Insurance fraud is seldom identified by one indicator alone. In practice, suspicious claims are usually identified through a combination of inconsistencies, timing issues, missing information, unusual conduct and facts that do not align with the claimed event.
Independent claims investigations assist insurers, attorneys and corporate clients by testing the available facts, verifying supporting information and identifying whether further enquiries are required before a claims decision is made.
Common red flags may include delayed reporting, inconsistent versions, missing documents, unusual claim timing, unexplained financial pressure, previous similar claims, limited cooperation, or witness information that cannot be independently verified.
A red flag does not prove fraud. It simply indicates that the claim should be approached carefully and that evidence should be gathered before assumptions are made.
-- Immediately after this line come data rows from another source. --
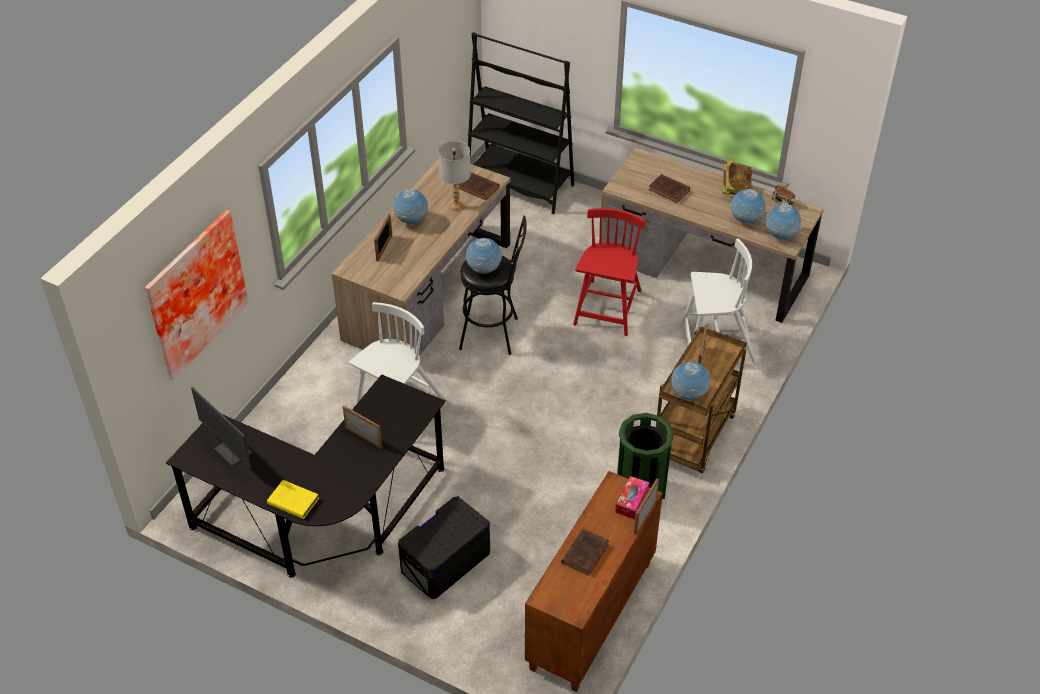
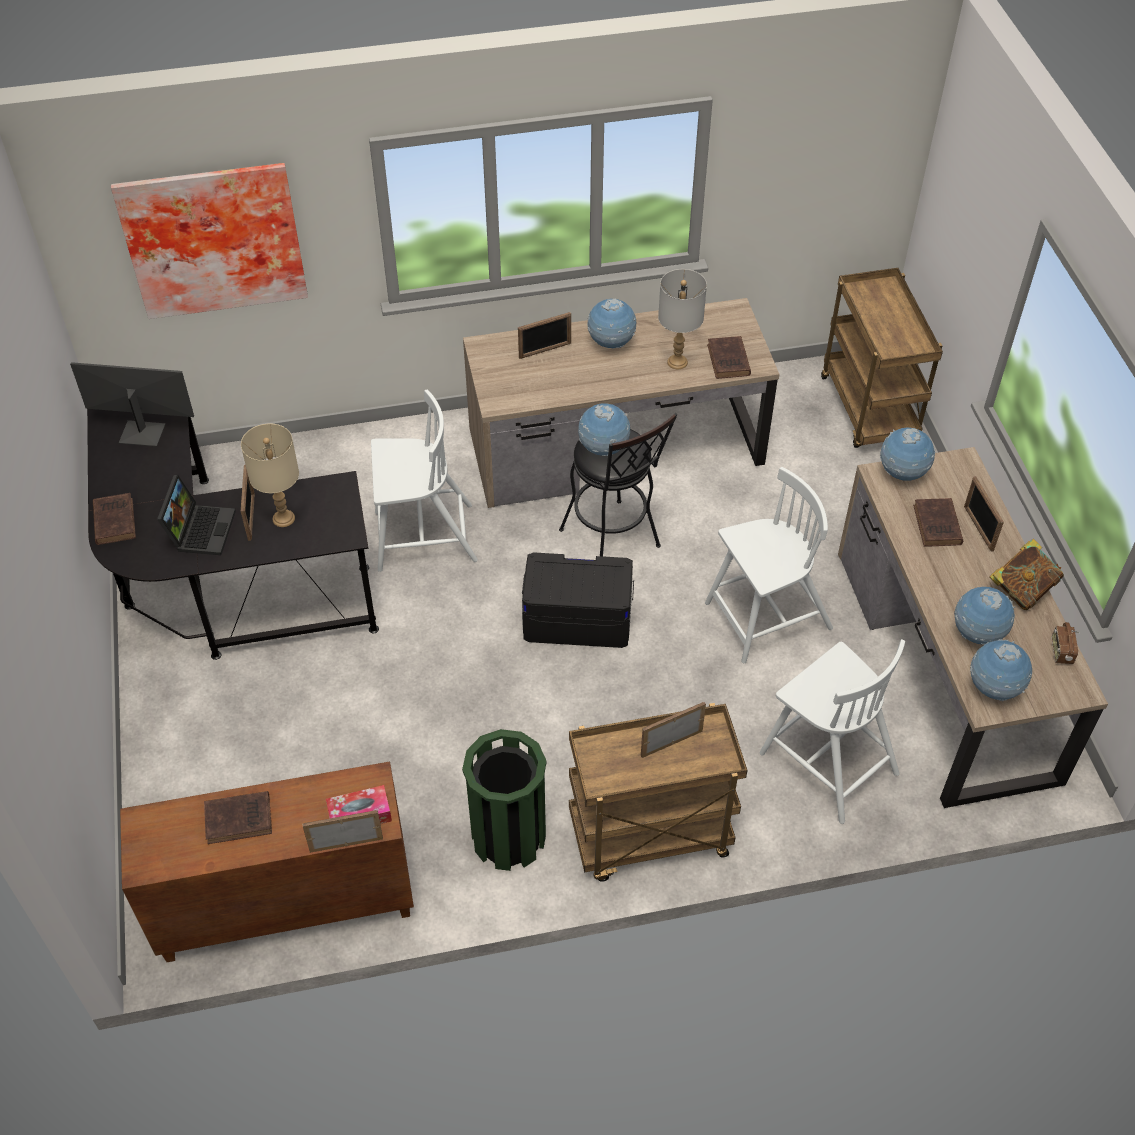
camera: 50 degrees right, 5 degrees up
(232, 451) = (142, 432): monitor -> monitor turned 90 degrees clockwise
(292, 501) = (114, 520): yellow book -> brown book
(346, 465) = (200, 529): none -> laptop
(382, 424) = (284, 518): none -> beige table lamp
(446, 561) = (250, 720): black storage box -> black storage box (577, 619)
(520, 184) = (870, 410): black bookcase -> brown cart
(607, 309) = (766, 617): red chair -> white chair
(685, 179) = (978, 528): none -> picture frame
(688, 395) = (600, 767): globe -> globe (902, 474)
A professional claims investigation should remain objective, factual and proportionate.
Key investigation steps include reviewing the claim file, assessing documents, verifying chronology, considering background information, interviewing relevant parties where appropriate, and preparing a clear report setting out findings and limitations.
For complex claims, lifestyle indicators, asset enquiries, witness tracing and open-source intelligence may assist in identifying relevant facts. These steps must be conducted lawfully and with regard to privacy, proportionality and evidentiary value.
Insurance claims investigations are most effective when they are evidence-led, properly documented and independent. The goal is not to reject claims, but to establish facts so that insurers and legal advisers can make defensible decisions.